Amongst the patients hospitalized in the IInd Pediatric Clinic and IInd Medical Clinic of the Emergency County Hospital of Craiova and diagnosed with CF, the most majority were males, the male/female ratio being 3:1, which clearly shows a male genetic predisposition to this disease, an aspect which has been also highlighted by the specialists [13]. The average age of the investigated patients was 12.31±6.27 years, with limits between four and 27 years [13]. The reported average age of the onset of the disease was 3.088±2.87 months, with value limits of one day and seven months [14]. The onset symptoms of the disease were respiratory manifestations in four (25%) patients, digestive symptoms and signs in six (37.5%) patients or the association of wheezing with chronic diarrhea in four (25%) patients, and the growth retardation with cough and diarrhea in two (12.5%) patients [14]. The average age of the patients at the time of diagnosis of the disease was 3.63±2.72 years, with limits in between zero and 12 years. The incidence of the main symptoms and clinical signs recorded in these children was cough in 12 (75%) patients, expectoration in 10 (62.5%) patients, dyspnea in eight (50%) patients, wheezing in eight (50%) patients, diarrhea in 10 (62.5%) patients, loss of appetite in eight (50%) patients, growth retardation in 12 (75%) patients, abdominal pain in six (37.5%) patients, postural hypotrophy in 16 (100%) patients, pallor in six (37.5%) patients, cyanosis in four (25%) patients, persistent skin fold in eight (50%) patients, mucosal dryness in eight (50%) patients, bronchial rales in four (25%) patients, tachycardia in eight (50%) patients, abdominal distension in 10 (62.5%) patients and hepatomegaly in four (25%) patients.

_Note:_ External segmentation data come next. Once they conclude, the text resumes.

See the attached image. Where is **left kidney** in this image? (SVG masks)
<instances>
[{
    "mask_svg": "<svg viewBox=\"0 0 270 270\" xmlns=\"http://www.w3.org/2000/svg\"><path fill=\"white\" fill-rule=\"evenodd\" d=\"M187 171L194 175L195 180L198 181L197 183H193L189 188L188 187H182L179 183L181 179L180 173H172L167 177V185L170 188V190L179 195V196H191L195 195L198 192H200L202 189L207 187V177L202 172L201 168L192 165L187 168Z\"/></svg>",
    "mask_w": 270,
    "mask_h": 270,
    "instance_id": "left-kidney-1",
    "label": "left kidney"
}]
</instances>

Iontophoresis (sweat test) was the basic exploration for the diagnosis of mucoviscidosis. All patients presented sweat Cl– concentration values of over 60 mmol/L, the average value recorded in these patients being of 114.75±18.07 mmol/L, with limits in between 80 and 193 mmol/L [3]. These results were in accordance with the genotyping tests, the patients showing genetic changes specific to this disease [15]. Genetic analysis performed in 14 patients revealed six allelic mutations, each patient analyzed had two different alleles on chromosome 7 q31.2 locus. The frequency of mutations found was: ΔF508 in 18 (53.57%) situations, N1303K mutation in four (14.28%) situations, G85E mutation found in three (10.71%) situations, 5T polymorphism in one situation (7.14%), deletion 394TT in one case (3.57%), and deletion 2184A in another situation (3.57%), frequency similar to that found in a study conducted on 777 samples collected from patients [16]. Most patients, nine (56.25%) patients, presented with a heterozygous status, while a homozygous status was identified in five (31.25%) patients. In our study, in two (12.5%) patients who did not undergo genetic testing, the sweat test was used to help diagnose CF.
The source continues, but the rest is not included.